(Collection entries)
--
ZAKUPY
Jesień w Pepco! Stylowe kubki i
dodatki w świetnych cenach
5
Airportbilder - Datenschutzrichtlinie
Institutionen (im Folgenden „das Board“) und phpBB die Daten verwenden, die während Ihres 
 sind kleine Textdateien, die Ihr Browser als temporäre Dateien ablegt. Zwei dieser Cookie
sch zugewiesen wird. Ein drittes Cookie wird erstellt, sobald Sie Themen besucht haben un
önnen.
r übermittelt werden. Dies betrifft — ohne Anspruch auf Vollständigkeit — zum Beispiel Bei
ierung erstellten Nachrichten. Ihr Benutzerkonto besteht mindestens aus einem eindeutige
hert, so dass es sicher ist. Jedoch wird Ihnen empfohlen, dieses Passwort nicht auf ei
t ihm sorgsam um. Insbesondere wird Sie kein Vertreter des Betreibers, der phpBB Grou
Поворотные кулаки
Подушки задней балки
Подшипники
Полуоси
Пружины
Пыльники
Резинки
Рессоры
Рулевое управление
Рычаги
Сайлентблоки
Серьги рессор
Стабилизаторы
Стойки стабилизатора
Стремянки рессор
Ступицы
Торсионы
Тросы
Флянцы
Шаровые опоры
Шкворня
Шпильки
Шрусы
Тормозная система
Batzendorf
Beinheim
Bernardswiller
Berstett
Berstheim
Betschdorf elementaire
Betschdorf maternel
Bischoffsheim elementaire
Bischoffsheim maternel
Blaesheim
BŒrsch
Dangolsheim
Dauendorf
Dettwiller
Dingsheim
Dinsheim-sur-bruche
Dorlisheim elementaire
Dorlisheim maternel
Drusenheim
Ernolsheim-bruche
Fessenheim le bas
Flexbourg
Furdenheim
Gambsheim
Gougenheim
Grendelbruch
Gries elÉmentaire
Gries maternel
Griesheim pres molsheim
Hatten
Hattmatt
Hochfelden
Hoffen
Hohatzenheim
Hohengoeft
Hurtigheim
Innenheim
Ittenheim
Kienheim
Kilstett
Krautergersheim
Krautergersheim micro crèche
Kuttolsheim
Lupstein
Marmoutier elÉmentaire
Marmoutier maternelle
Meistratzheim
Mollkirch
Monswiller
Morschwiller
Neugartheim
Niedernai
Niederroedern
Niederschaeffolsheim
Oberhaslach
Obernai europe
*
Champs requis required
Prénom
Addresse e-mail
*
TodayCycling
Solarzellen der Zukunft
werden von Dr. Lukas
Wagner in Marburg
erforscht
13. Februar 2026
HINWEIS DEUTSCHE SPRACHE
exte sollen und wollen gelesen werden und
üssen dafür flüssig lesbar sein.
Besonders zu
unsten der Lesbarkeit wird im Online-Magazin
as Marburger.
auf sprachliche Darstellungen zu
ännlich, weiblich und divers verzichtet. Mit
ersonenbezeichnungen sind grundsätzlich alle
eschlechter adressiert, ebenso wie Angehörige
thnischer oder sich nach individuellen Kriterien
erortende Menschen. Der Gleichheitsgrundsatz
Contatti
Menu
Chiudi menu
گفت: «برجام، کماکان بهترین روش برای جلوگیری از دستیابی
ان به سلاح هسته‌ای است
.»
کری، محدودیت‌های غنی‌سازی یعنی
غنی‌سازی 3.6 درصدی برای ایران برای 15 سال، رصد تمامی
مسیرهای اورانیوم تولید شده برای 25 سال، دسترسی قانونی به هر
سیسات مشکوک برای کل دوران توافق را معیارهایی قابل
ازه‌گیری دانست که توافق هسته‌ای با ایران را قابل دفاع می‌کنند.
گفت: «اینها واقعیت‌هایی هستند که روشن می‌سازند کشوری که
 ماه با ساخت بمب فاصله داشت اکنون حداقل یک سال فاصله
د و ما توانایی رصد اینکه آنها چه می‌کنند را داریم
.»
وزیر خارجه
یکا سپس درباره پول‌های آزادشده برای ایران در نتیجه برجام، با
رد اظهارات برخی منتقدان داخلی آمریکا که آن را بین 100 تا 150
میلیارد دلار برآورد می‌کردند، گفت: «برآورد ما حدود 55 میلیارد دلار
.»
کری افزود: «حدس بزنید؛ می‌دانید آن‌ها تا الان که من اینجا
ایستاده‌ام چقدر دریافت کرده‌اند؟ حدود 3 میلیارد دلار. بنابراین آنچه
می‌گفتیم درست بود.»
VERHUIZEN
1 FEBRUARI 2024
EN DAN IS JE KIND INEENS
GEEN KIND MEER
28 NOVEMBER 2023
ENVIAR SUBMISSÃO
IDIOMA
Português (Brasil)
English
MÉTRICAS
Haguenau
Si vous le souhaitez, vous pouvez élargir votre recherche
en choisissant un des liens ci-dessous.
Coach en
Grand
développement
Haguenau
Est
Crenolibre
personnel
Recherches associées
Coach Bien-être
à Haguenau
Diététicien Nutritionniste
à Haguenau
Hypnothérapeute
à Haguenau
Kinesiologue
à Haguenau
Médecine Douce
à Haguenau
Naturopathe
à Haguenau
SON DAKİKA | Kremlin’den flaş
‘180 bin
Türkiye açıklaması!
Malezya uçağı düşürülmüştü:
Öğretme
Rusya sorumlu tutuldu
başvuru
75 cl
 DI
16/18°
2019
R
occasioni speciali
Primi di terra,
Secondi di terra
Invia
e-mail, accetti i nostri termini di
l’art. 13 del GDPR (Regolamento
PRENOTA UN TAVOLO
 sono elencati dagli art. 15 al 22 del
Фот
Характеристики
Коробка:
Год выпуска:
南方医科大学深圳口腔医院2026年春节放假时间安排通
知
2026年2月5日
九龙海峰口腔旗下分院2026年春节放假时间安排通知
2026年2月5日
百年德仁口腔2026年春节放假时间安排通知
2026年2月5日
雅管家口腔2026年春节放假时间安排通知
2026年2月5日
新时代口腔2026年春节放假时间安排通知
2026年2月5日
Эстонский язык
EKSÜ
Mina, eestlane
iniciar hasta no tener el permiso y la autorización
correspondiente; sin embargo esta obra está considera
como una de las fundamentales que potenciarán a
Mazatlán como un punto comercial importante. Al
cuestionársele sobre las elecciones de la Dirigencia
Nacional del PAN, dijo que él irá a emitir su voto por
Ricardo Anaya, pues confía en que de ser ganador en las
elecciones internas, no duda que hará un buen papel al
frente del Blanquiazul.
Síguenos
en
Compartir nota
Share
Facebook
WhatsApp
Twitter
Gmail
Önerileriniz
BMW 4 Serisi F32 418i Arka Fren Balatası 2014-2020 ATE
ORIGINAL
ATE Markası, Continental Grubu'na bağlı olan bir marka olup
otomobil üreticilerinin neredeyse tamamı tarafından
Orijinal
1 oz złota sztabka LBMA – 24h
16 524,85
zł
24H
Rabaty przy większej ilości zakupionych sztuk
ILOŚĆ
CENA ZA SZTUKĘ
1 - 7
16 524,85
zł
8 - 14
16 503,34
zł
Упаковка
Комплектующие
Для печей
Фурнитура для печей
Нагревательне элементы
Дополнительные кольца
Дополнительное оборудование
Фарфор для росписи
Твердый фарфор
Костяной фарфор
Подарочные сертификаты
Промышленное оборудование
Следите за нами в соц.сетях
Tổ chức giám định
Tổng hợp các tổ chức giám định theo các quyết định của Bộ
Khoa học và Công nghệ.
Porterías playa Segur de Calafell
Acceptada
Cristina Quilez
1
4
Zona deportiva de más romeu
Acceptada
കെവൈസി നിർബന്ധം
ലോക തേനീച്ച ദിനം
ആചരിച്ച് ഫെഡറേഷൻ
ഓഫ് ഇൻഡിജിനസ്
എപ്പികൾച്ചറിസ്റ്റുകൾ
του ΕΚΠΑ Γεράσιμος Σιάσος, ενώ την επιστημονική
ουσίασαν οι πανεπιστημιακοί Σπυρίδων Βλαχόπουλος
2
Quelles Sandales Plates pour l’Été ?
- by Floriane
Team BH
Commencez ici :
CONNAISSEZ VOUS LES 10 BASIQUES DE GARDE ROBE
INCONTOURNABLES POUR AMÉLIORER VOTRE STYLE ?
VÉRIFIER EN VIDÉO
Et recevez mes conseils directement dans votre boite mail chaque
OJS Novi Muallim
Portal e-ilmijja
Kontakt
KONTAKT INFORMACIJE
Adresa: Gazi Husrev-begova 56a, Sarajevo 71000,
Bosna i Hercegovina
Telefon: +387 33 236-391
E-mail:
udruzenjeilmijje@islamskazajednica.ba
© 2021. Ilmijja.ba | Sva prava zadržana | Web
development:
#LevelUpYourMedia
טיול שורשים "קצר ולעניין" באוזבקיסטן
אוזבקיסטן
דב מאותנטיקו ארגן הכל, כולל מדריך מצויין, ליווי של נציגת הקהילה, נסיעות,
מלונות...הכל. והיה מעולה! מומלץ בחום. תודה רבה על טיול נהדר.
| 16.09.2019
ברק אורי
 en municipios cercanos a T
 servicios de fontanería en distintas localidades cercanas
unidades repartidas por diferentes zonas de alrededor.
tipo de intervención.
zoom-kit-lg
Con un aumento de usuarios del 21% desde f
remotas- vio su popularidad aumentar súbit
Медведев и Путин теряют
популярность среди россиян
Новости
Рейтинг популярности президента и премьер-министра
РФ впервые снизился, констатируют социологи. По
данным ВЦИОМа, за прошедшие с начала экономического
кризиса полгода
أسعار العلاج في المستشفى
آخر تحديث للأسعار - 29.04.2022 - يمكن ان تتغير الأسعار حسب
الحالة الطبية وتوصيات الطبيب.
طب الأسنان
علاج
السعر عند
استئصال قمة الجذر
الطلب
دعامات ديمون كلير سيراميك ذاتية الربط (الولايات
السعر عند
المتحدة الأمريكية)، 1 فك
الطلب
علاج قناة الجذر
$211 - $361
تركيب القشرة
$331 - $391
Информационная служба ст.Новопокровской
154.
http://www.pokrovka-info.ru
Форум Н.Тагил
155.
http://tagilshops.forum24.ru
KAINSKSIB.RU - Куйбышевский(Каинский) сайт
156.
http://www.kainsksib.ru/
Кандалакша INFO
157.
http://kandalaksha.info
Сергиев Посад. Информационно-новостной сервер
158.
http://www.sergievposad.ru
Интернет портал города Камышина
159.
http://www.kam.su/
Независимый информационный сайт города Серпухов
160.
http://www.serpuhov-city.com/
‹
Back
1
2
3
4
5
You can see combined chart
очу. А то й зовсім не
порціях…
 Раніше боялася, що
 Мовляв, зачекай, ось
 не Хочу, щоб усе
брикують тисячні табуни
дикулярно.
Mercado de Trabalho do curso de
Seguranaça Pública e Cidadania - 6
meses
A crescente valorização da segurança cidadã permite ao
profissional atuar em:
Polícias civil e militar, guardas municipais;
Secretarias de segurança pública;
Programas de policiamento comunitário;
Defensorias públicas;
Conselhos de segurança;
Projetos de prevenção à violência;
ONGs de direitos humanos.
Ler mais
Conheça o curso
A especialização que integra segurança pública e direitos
--
### JOB
The lines to copy are those above that contain the string "phpBB".

### ANSWER FOR THE TASK
Institutionen (im Folgenden „das Board“) und phpBB die Daten verwenden, die während Ihres 
t ihm sorgsam um. Insbesondere wird Sie kein Vertreter des Betreibers, der phpBB Grou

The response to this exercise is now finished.